Assignment:
Please pick out and copy every line of the data that contains the string "shoulder". Case counts.
(Supplied data begins)
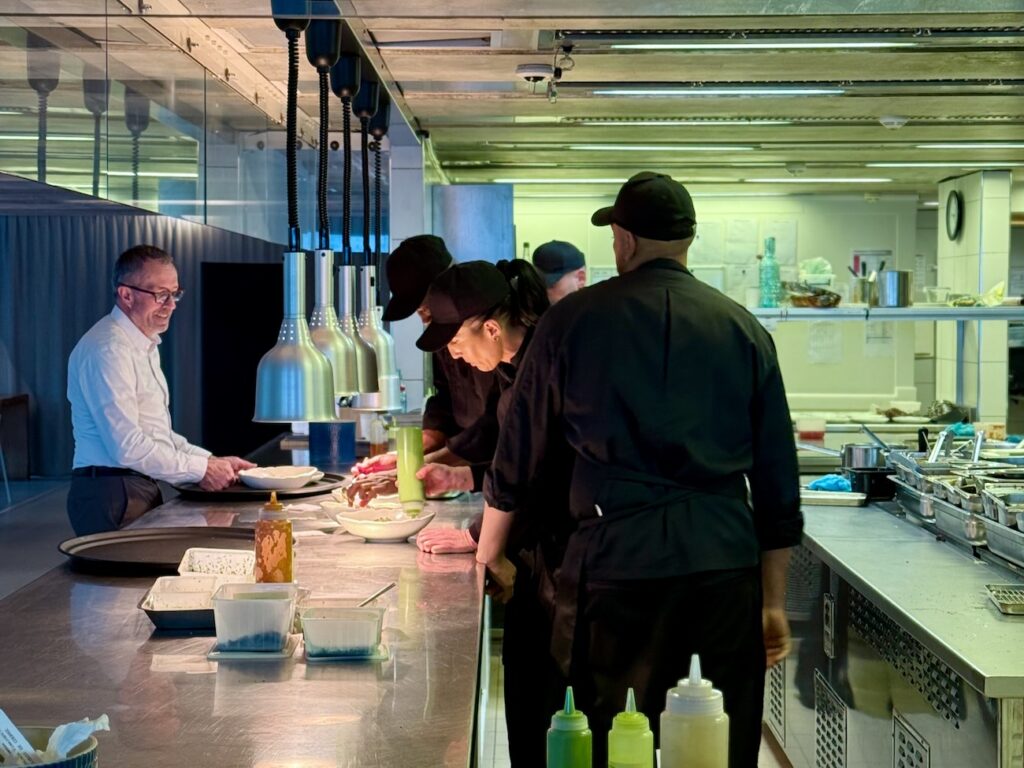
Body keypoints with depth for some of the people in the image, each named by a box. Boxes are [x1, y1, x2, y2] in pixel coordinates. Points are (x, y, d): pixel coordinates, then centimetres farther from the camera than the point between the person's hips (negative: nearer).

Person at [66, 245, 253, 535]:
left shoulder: (145, 345, 18)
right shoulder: (109, 348, -15)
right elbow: (128, 447, -21)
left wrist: (213, 461, 9)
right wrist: (201, 470, -14)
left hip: (142, 489, 9)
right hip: (111, 496, -9)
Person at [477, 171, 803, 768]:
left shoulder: (574, 320, 4)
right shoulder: (744, 330, 9)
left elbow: (521, 452, 11)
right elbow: (778, 479, 10)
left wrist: (490, 555, 26)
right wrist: (774, 603, 18)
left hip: (616, 565, -2)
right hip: (726, 563, 2)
(Supplied data ends)
Solution to the exercise:
left shoulder: (145, 345, 18)
right shoulder: (109, 348, -15)
left shoulder: (574, 320, 4)
right shoulder: (744, 330, 9)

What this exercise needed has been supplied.